Specialisation modules
What is a specialisation module?
Specialisation modules represent the largest projects that you will complete in Turing College. The required time to complete one specialisation module is roughly that of a regular module. They serve multiple purposes:
Acting as an impressive portfolio items to show to employers
An opportunity to get a taste of what projects and work will look like at specific companies
Deepening your knowledge in a specific area that you have learned about so far in the course
Learning new things that are required by specific specialisations or companies
Choosing a specialisation module
You get to choose specialisation modules after you complete the first 4 modules of the course. All specialisation modules will be available to choose from and Turing College team will be ready to advise you on which could potentially best suit you. Some things to take into account are:
Is the specialisation module going to have the right level of difficulty for me? It shouldn’t be too easy, not extremely difficult.
Which areas of data science do you want to get better in?
Which companies are you most interested in? Is the company likely to hire at the time of your graduation (Turing College can help you with this information)?

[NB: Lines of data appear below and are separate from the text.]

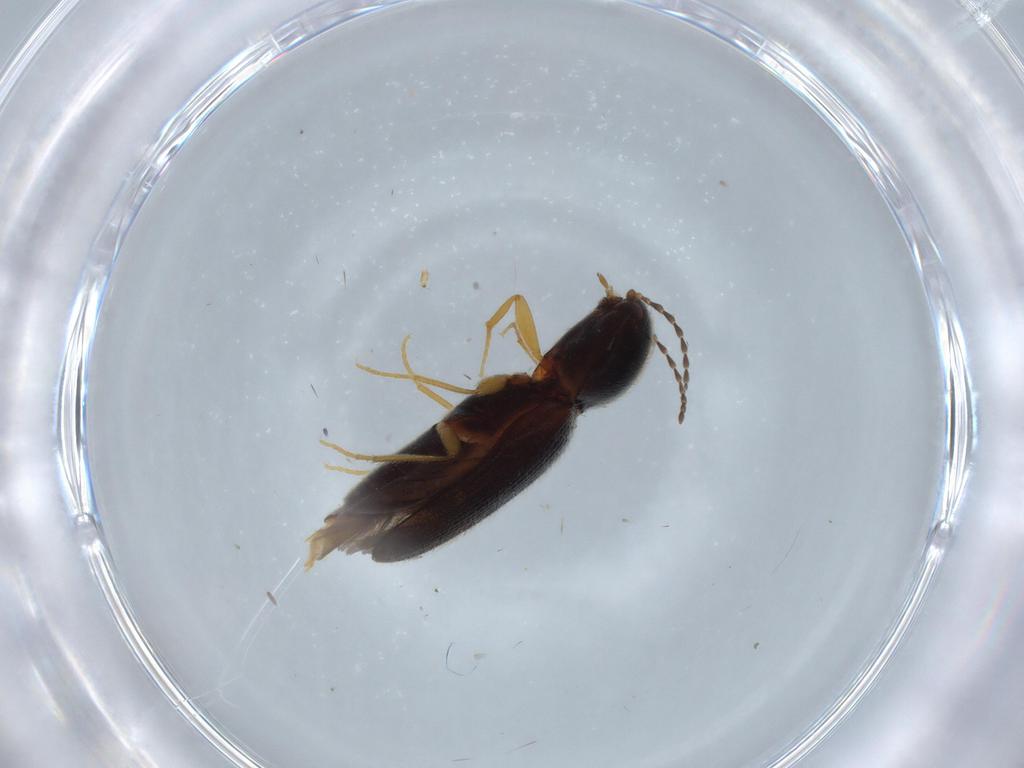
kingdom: Animalia
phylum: Arthropoda
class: Insecta
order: Coleoptera
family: Elateridae
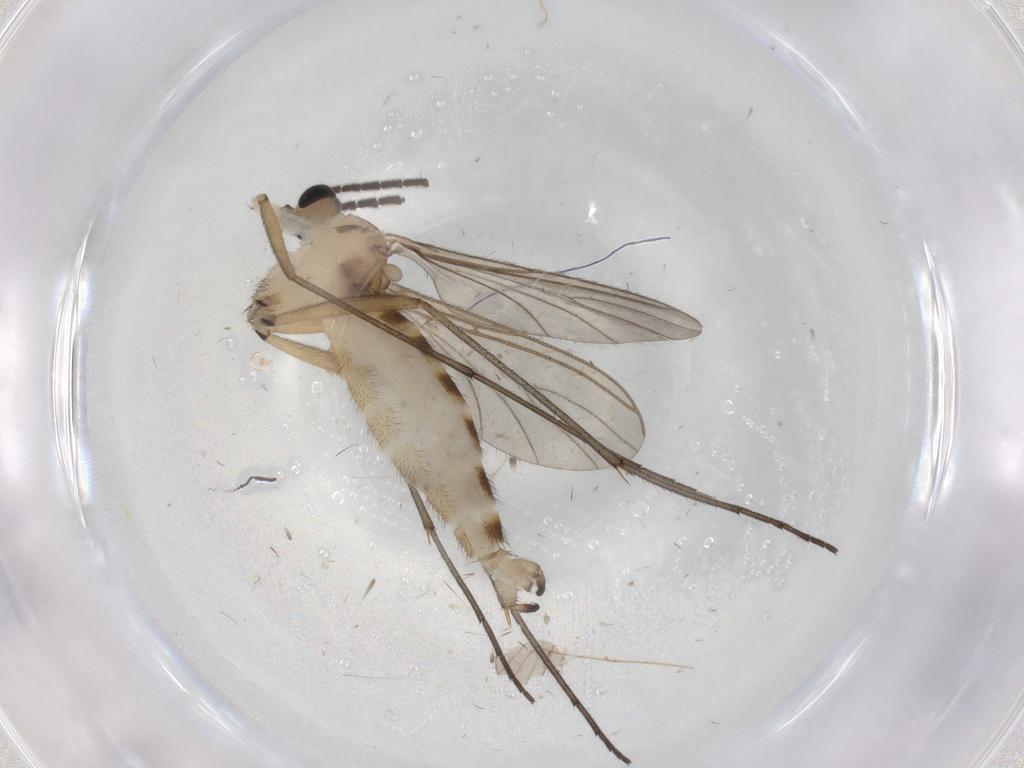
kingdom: Animalia
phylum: Arthropoda
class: Insecta
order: Diptera
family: Sciaridae
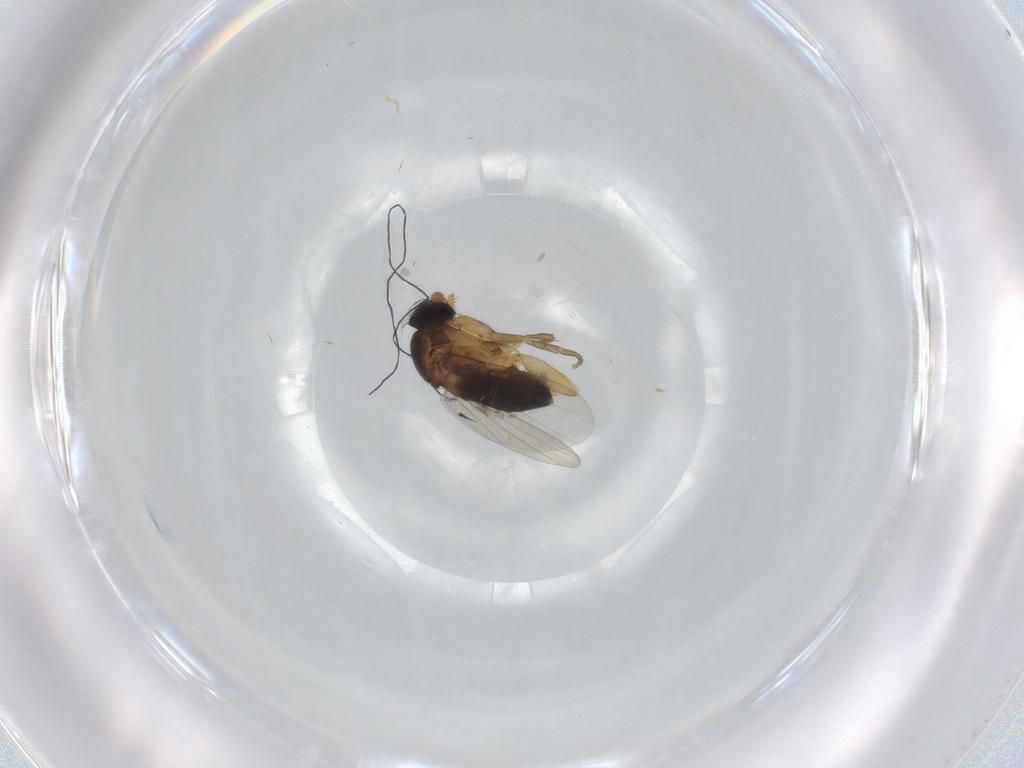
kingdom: Animalia
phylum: Arthropoda
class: Insecta
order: Diptera
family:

Usually, a learner will complete 2 specialisation modules. Once you complete the first one, you will get to choose the second one from the remaining specialisation modules (and any new ones if they get added during that time).
Do I need to apply to the company whose specialisation module I chose?
No, you do not need to apply that company. Choosing a specialisation module of a company just increases (but doesn’t guarantee) your chance of successful application to that company.
How do specialisation module corrections differ?
Specialisation module corrections will last longer (typically, up to an hour) and may have people from the company that prepared the specialisation module join in to listen and ask questions. In a successful scenario, this could fully replace a technical challenge when applying to that company.
How much help will I receive during specialisation modules?
Different companies have different preferences about how much help should be given to a learner while they are working on a specialisation module. Some might want there to be minimal help, others might want there to be weekly (or more regular) check-ins with STLs or themselves. However, at least minimal guidance is always expected (for example, during your standups), so do not expect that you will need to work for a month or more completely on your own.
Are there team specialisation modules?
Currently, all specialisation modules will be individual. This is because our Hiring Partners saw this as a better way to evaluate a learner’s preparedness for a junior role, in which they will need to show a level of independence.
Teamwork is still an important part of your learning experience here and there are plenty opportunities to practice it. We encourage throughout the whole course to regularly help and get help from other learners, organise study groups and build a useful network of colleagues.